■ Your task:
The exercise asks you to copy every line below in which "Заказать" appears.

■ Records to use:
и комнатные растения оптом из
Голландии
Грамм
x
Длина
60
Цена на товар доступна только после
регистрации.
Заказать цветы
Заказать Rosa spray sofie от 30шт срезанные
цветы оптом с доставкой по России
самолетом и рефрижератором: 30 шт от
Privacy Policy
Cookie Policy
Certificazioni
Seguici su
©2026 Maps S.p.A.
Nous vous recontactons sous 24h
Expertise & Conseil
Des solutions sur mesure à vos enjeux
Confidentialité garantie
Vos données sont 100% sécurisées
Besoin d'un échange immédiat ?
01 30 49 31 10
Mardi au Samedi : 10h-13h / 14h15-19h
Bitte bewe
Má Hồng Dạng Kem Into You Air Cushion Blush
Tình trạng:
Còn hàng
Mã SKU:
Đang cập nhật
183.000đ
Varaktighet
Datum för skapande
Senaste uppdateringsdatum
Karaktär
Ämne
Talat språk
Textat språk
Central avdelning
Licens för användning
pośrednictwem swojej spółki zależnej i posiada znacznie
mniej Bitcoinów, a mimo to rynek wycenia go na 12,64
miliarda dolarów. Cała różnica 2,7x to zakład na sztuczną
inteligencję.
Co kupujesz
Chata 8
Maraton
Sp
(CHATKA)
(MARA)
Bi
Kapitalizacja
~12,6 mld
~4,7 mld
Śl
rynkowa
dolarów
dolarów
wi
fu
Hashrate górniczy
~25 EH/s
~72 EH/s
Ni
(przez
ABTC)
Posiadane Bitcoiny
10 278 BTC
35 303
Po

■ Final answer:
Заказать цветы
Заказать Rosa spray sofie от 30шт срезанные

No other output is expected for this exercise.